Tetapi kemudian menjadi persoalan teknis penerapan di lapangan adalah mekanisme penyaluran bantuan yang terindikasi tidak tepat sasaran sesuai arahan pemerintah pusat, banyak warga miskin terdampak Corona yang tidak mendapatkan bantuan tersebut.
Masalah klasik yang terus terjadi berulang kali, akar permasalahan di akui oleh Kemensos ada pada lemahnya sosialisasi pengaduan masyarakat, dan masalah akurasi data.
Dampaknya, warga miskin terdampak Covid-19 kini terancam tidak menerima bantuan sosial langsung tunai dari pemerintah pusat yang teknis penyalurannya dengan menggunakan Dana Desa.
Akhirnya, kini publik dipertontonkan lagi dengan dampak dari penerapan PSBB serta bantuan sosial langsung tunai yang tidak tepat sasaran.
Bisa kita saksikan melalui berbagai media, bagaimana seorang Ibu pedagang kaki lima memohon kepada aparat yang ingin mentertibakan lapak dagangannya disertai curhatan dan tangisan.
"Kalau saya boleh mewakili ibu-ibu, kami butuh makan Pa, anak kami masih kecil-kecil, diluar matinya karena Corona, dirumah kami mati kelaparan Pa, kan sama mati-mati juga Pa, apa nggak kasian sama kami. Cicilan katanya bisa ditangguhkan, tidak ada Pa! bunga cicilan harus kami bayar, kami bayar darimana Pa? Kami cuma pedagang kaki lima, kami juga mengerti ini demi kebaikan kita bersama, tapi kalau seperti ini kami nggak makan gimana Pa? Kalau ada solusi dari pemerintah, tolong kami! Bantu kami, sembako buat makan Pa.
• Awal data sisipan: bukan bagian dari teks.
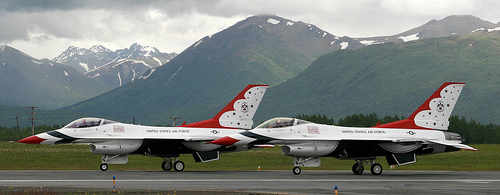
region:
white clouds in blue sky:
[37, 30, 170, 83]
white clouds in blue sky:
[259, 35, 285, 50]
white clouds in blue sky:
[405, 9, 455, 64]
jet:
[29, 90, 271, 159]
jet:
[277, 81, 488, 171]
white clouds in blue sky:
[74, 14, 126, 50]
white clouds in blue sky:
[310, 11, 346, 34]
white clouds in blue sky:
[137, 0, 181, 31]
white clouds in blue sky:
[58, 68, 115, 101]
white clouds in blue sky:
[126, 14, 162, 53]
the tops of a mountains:
[5, 36, 165, 82]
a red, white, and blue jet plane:
[14, 83, 270, 174]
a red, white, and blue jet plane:
[201, 79, 484, 178]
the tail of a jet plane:
[193, 76, 261, 130]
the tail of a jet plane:
[372, 79, 466, 129]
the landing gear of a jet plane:
[367, 160, 383, 177]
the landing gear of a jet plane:
[96, 154, 111, 173]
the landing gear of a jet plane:
[350, 156, 362, 173]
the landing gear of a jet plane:
[288, 160, 303, 176]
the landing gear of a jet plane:
[171, 153, 188, 173]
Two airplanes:
[18, 74, 488, 175]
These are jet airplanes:
[11, 73, 487, 175]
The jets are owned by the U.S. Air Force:
[15, 56, 484, 178]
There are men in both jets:
[13, 91, 324, 161]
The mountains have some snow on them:
[52, 8, 337, 77]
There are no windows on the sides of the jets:
[115, 128, 395, 159]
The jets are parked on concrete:
[88, 148, 409, 178]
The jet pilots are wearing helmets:
[13, 97, 328, 155]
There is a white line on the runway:
[26, 169, 440, 189]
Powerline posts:
[8, 91, 45, 135]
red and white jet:
[34, 72, 267, 164]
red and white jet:
[232, 70, 497, 179]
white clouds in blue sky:
[36, 18, 77, 52]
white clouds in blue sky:
[97, 5, 143, 43]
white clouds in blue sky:
[178, 23, 228, 48]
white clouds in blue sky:
[261, 10, 286, 32]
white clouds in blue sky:
[337, 13, 408, 51]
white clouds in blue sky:
[399, 2, 452, 41]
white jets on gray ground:
[5, 60, 490, 185]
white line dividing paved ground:
[0, 170, 485, 190]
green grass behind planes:
[0, 140, 490, 165]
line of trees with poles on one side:
[0, 110, 490, 140]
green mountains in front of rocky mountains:
[5, 15, 495, 120]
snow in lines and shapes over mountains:
[2, 11, 497, 81]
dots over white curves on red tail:
[181, 80, 261, 125]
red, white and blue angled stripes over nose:
[16, 131, 76, 143]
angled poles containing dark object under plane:
[187, 146, 222, 161]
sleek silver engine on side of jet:
[85, 141, 140, 151]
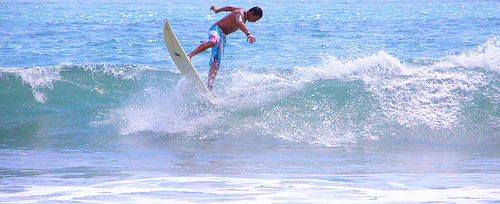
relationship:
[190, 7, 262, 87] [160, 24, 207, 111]
man on top of surfboard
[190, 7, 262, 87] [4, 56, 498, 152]
man surfing waves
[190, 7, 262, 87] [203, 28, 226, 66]
man wearing shorts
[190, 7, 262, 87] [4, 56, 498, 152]
man looking at waves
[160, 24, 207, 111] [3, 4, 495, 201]
surfboard in ocean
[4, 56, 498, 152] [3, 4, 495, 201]
waves in ocean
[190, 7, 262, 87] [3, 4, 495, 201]
man surfing in ocean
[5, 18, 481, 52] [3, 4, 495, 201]
ripples in ocean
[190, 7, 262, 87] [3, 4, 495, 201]
man in ocean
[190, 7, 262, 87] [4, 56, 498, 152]
man over waves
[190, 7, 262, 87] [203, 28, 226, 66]
man has shorts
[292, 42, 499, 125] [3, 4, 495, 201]
foam over ocean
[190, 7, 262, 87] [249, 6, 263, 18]
man has hair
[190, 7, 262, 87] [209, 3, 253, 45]
man has arms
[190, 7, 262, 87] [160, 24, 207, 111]
man riding surfboard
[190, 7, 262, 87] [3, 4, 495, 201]
man on top of ocean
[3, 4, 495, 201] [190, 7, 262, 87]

Gimana nggak hancur, anak-anak bilang, Bu minta makan, nggak ada yang dimakan sudah 10 hari ngutang ke tetangga, tetangga juga kalau nggak dibayar lama-lama nggak mau Pa, mereka juga butuh modal, gimana kami harus ngadu Pa?"
Sebelumnya, seorang Ibu perantau di Jakarta yang tidak kebagian bantuan sosial langsung tunai berupa paket sembako senilai Rp.600 ribu pun demikian; "Suami saya udah nggak kerja Pa, anak saya banyak, mau dagang nggak bisa, mau apa-apa nggak bisa, saya harus bagaimana Pa?"
Siapapun meyaksikan cerita tersebut pasti ikut sedih, itulah tangisan rakyat kecil hari ini, dampak dari pemerintah memilih kebijakan PSBB bukan karantina wilayah yang membuat pemerintah punya kewajiban menanggung kebutuhan hidup warga dan sekaligus hewan ternaknya.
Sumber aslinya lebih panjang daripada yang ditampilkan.